REQUIRED WORK
Convert the data below, from the line containing "Вышедшие из строя люминесцентные лампы" up to and including the line containing "süre bekletebileceğiniz parşömen", into a JSON list of strings with one string per line. Leave out blank lines.

DATASET RECORDS

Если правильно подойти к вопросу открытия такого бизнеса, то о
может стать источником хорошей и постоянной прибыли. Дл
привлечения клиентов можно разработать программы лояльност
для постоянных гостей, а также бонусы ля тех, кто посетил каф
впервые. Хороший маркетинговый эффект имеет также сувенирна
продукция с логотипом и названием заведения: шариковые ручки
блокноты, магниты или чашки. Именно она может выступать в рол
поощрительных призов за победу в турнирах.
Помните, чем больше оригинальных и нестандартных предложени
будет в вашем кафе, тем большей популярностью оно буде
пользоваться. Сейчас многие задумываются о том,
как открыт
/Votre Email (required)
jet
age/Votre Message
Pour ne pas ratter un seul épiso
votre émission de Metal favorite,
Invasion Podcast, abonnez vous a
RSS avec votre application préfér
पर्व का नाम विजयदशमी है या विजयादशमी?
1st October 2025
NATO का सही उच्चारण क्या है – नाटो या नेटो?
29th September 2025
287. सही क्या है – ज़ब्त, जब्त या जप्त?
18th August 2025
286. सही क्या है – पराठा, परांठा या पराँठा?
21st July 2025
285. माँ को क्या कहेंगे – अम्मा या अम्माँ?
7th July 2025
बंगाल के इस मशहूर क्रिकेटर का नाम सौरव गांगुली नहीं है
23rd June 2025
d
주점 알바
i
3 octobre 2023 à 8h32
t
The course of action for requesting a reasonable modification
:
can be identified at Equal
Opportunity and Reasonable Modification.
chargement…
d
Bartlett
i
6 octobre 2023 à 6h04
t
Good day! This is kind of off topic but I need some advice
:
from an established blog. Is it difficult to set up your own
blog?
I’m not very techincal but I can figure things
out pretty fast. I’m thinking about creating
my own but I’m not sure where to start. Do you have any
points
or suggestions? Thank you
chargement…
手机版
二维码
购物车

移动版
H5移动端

...

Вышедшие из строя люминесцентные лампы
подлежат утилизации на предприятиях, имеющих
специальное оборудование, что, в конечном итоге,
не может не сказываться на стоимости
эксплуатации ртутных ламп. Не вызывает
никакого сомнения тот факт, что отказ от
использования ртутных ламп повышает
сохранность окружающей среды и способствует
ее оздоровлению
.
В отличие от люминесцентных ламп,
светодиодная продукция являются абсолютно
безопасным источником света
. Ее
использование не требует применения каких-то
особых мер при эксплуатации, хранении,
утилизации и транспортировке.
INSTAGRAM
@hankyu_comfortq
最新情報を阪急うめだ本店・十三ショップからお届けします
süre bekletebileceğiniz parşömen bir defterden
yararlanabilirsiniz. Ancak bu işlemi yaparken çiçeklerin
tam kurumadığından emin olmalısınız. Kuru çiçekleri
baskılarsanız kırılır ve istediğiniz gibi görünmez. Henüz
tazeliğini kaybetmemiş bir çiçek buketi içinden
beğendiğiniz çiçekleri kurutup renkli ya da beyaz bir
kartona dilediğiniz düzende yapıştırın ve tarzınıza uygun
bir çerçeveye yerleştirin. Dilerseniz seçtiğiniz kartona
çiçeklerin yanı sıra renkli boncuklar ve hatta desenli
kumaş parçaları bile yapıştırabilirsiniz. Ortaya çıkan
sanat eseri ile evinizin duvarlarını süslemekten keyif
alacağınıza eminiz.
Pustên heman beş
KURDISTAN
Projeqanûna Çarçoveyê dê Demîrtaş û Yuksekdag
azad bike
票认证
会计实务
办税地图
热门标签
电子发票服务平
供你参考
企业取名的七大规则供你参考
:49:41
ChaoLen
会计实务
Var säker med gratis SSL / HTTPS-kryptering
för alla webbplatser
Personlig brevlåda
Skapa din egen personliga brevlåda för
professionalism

ANSWER FOR THIS EXERCISE
[
  "Вышедшие из строя люминесцентные лампы",
  "подлежат утилизации на предприятиях, имеющих",
  "специальное оборудование, что, в конечном итоге,",
  "не может не сказываться на стоимости",
  "эксплуатации ртутных ламп. Не вызывает",
  "никакого сомнения тот факт, что отказ от",
  "использования ртутных ламп повышает",
  "сохранность окружающей среды и способствует",
  "ее оздоровлению",
  ".",
  "В отличие от люминесцентных ламп,",
  "светодиодная продукция являются абсолютно",
  "безопасным источником света",
  ". Ее",
  "использование не требует применения каких-то",
  "особых мер при эксплуатации, хранении,",
  "утилизации и транспортировке.",
  "INSTAGRAM",
  "@hankyu_comfortq",
  "最新情報を阪急うめだ本店・十三ショップからお届けします",
  "süre bekletebileceğiniz parşömen bir defterden"
]